§ Records provided:
· · · ·

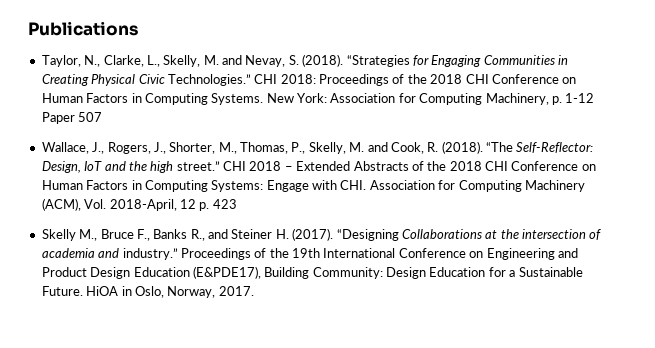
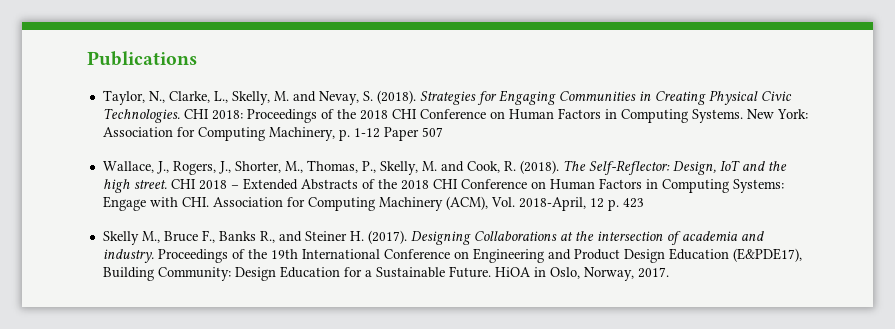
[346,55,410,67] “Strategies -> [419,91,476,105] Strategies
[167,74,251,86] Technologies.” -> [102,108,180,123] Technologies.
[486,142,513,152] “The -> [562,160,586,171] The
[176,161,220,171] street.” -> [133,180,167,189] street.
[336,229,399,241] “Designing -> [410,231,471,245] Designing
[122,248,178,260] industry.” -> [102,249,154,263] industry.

· · · ·

§ Problem statement: In the material above, the line with "-> [410,231,471,245] Designing" marks the start. Print it and every line after it through the last, exactly.

§ Worked solution:
[336,229,399,241] “Designing -> [410,231,471,245] Designing
[122,248,178,260] industry.” -> [102,249,154,263] industry.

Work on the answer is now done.